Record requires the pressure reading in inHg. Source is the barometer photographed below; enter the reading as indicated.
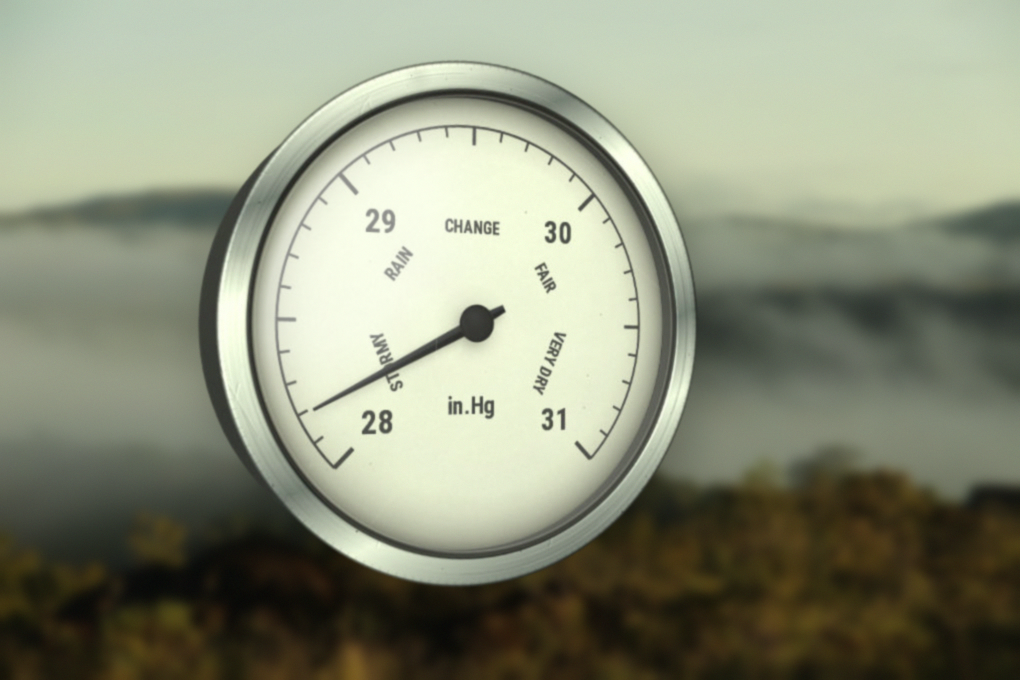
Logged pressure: 28.2 inHg
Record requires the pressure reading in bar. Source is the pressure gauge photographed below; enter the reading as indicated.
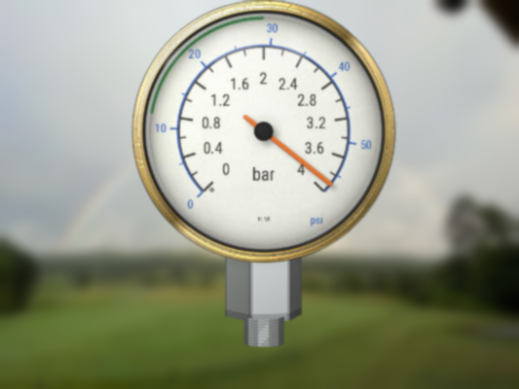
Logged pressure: 3.9 bar
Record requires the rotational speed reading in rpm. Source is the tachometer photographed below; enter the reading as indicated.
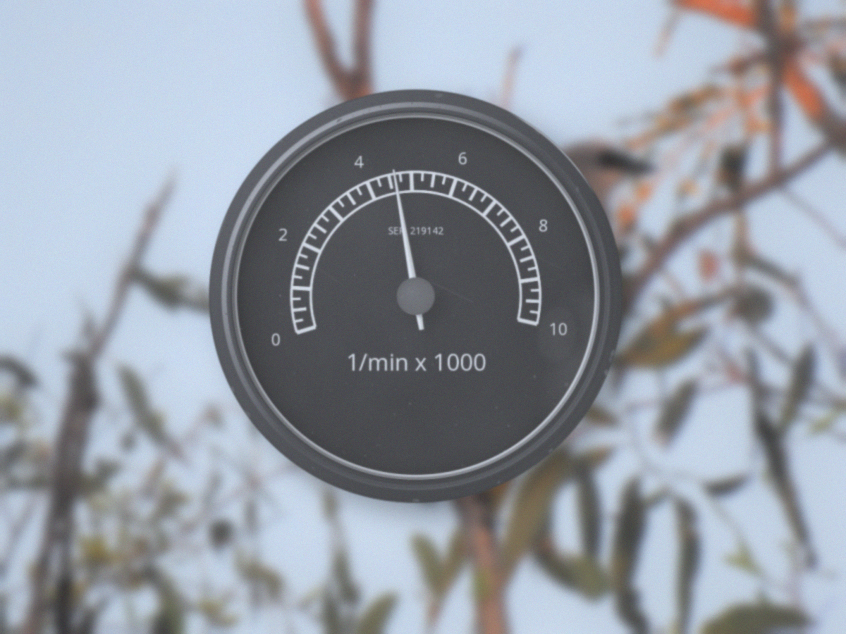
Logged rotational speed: 4625 rpm
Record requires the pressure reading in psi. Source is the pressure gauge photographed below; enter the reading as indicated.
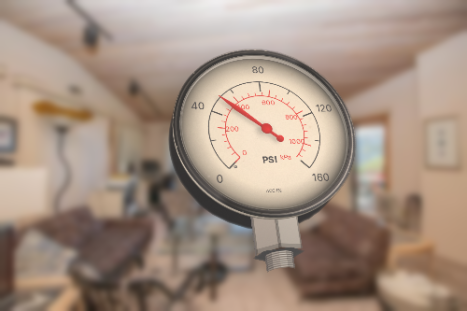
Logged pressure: 50 psi
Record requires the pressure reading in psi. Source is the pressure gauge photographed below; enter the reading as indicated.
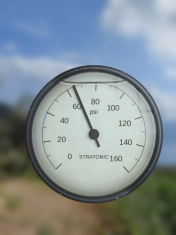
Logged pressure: 65 psi
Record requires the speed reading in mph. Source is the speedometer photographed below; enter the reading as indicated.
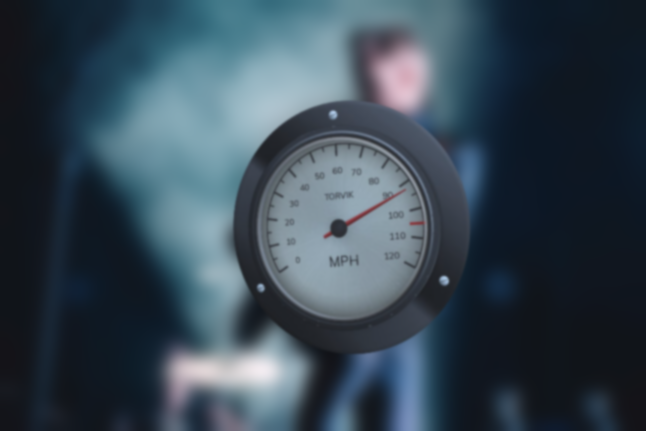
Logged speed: 92.5 mph
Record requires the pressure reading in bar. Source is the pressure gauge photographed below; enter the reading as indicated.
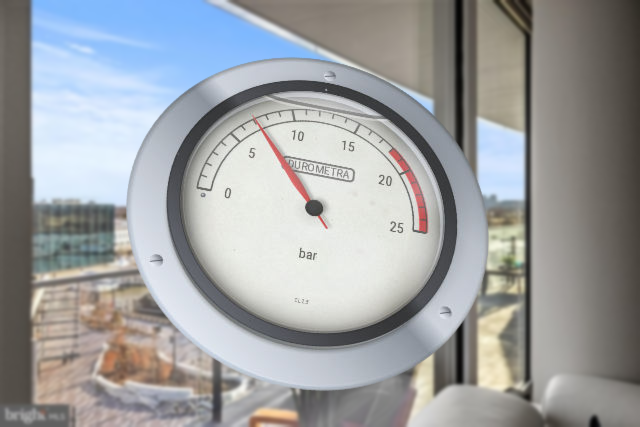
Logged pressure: 7 bar
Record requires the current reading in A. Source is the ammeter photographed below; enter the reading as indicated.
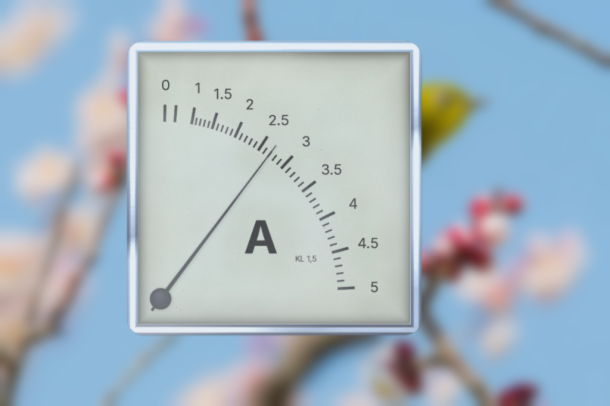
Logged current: 2.7 A
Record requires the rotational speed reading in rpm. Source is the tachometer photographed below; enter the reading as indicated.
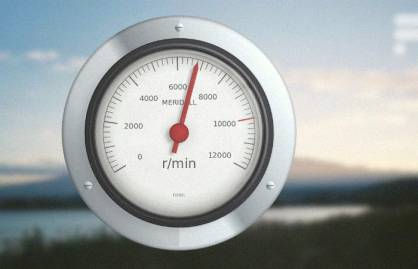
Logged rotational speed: 6800 rpm
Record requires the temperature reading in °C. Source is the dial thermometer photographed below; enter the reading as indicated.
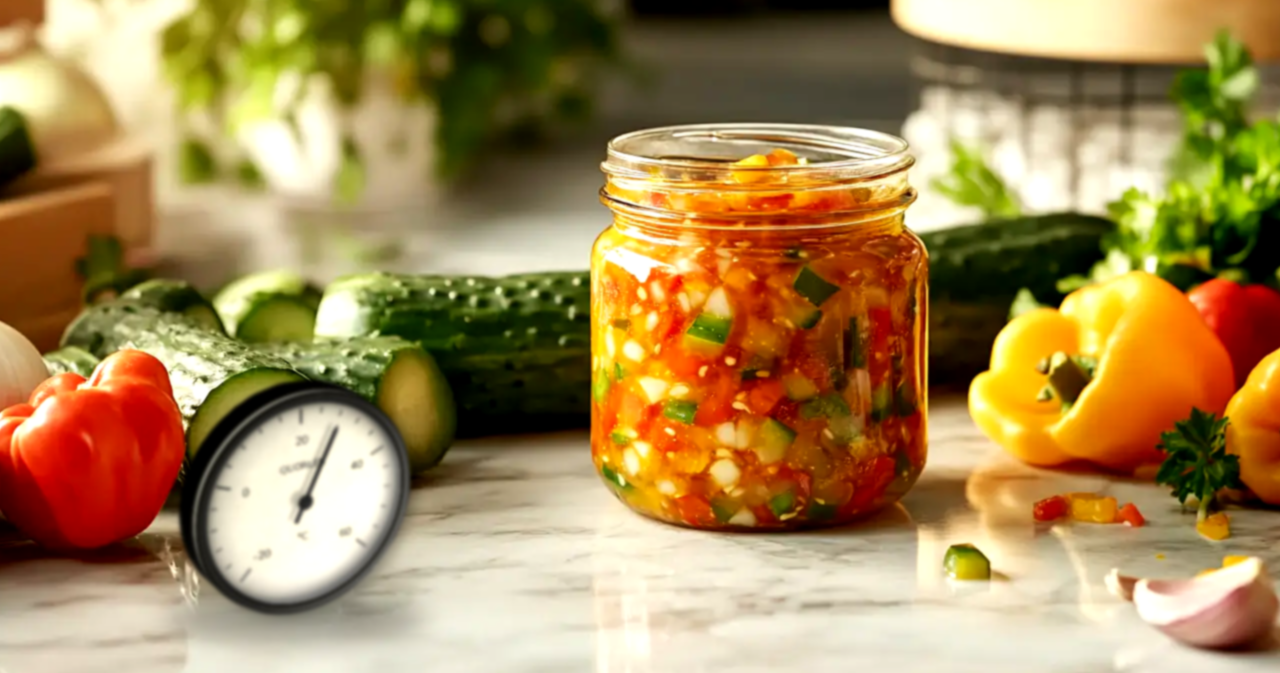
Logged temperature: 28 °C
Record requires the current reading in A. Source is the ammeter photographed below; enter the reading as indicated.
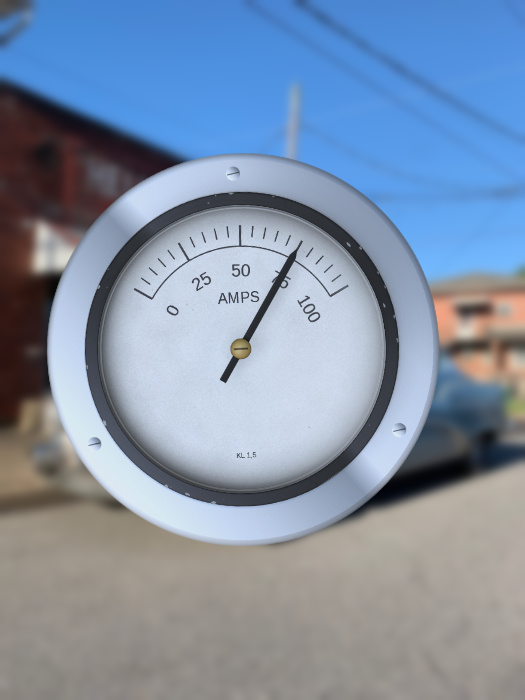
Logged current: 75 A
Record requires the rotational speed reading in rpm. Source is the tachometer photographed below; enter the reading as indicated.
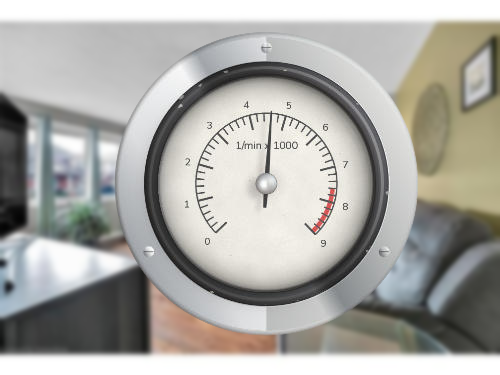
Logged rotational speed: 4600 rpm
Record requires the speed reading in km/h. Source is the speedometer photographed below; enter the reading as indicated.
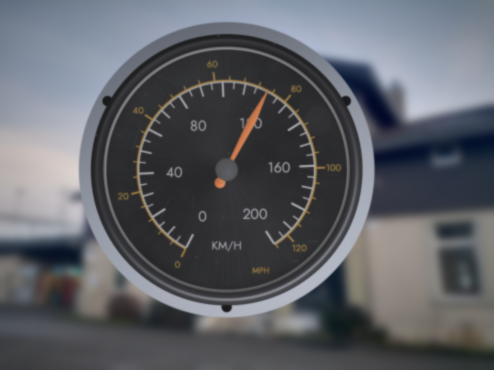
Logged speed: 120 km/h
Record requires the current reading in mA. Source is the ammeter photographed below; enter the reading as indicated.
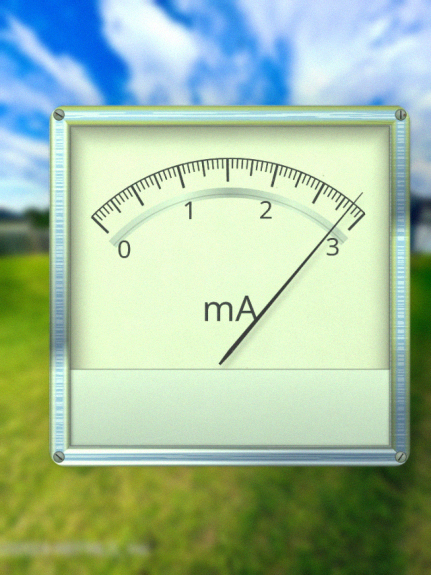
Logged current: 2.85 mA
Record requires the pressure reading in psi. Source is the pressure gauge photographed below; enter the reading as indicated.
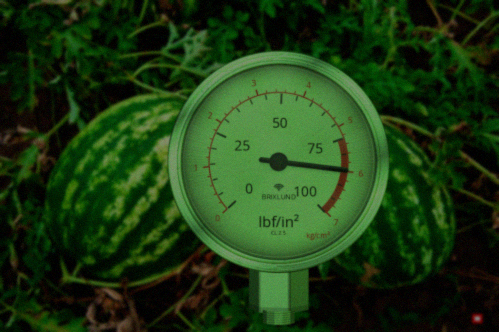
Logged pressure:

* Description of the task
Reproduce the material above verbatim, line by line, omitting the pictures.

* Task solution
Record requires the pressure reading in inHg. Source is the barometer photographed below; enter the reading as indicated.
Logged pressure: 28.2 inHg
Record requires the pressure reading in bar. Source is the pressure gauge photographed below; enter the reading as indicated.
Logged pressure: 3.9 bar
Record requires the rotational speed reading in rpm. Source is the tachometer photographed below; enter the reading as indicated.
Logged rotational speed: 4625 rpm
Record requires the pressure reading in psi. Source is the pressure gauge photographed below; enter the reading as indicated.
Logged pressure: 50 psi
Record requires the pressure reading in psi. Source is the pressure gauge photographed below; enter the reading as indicated.
Logged pressure: 65 psi
Record requires the speed reading in mph. Source is the speedometer photographed below; enter the reading as indicated.
Logged speed: 92.5 mph
Record requires the pressure reading in bar. Source is the pressure gauge photographed below; enter the reading as indicated.
Logged pressure: 7 bar
Record requires the current reading in A. Source is the ammeter photographed below; enter the reading as indicated.
Logged current: 2.7 A
Record requires the rotational speed reading in rpm. Source is the tachometer photographed below; enter the reading as indicated.
Logged rotational speed: 6800 rpm
Record requires the temperature reading in °C. Source is the dial thermometer photographed below; enter the reading as indicated.
Logged temperature: 28 °C
Record requires the current reading in A. Source is the ammeter photographed below; enter the reading as indicated.
Logged current: 75 A
Record requires the rotational speed reading in rpm. Source is the tachometer photographed below; enter the reading as indicated.
Logged rotational speed: 4600 rpm
Record requires the speed reading in km/h. Source is the speedometer photographed below; enter the reading as indicated.
Logged speed: 120 km/h
Record requires the current reading in mA. Source is the ammeter photographed below; enter the reading as indicated.
Logged current: 2.85 mA
Record requires the pressure reading in psi. Source is the pressure gauge photographed below; enter the reading as indicated.
Logged pressure:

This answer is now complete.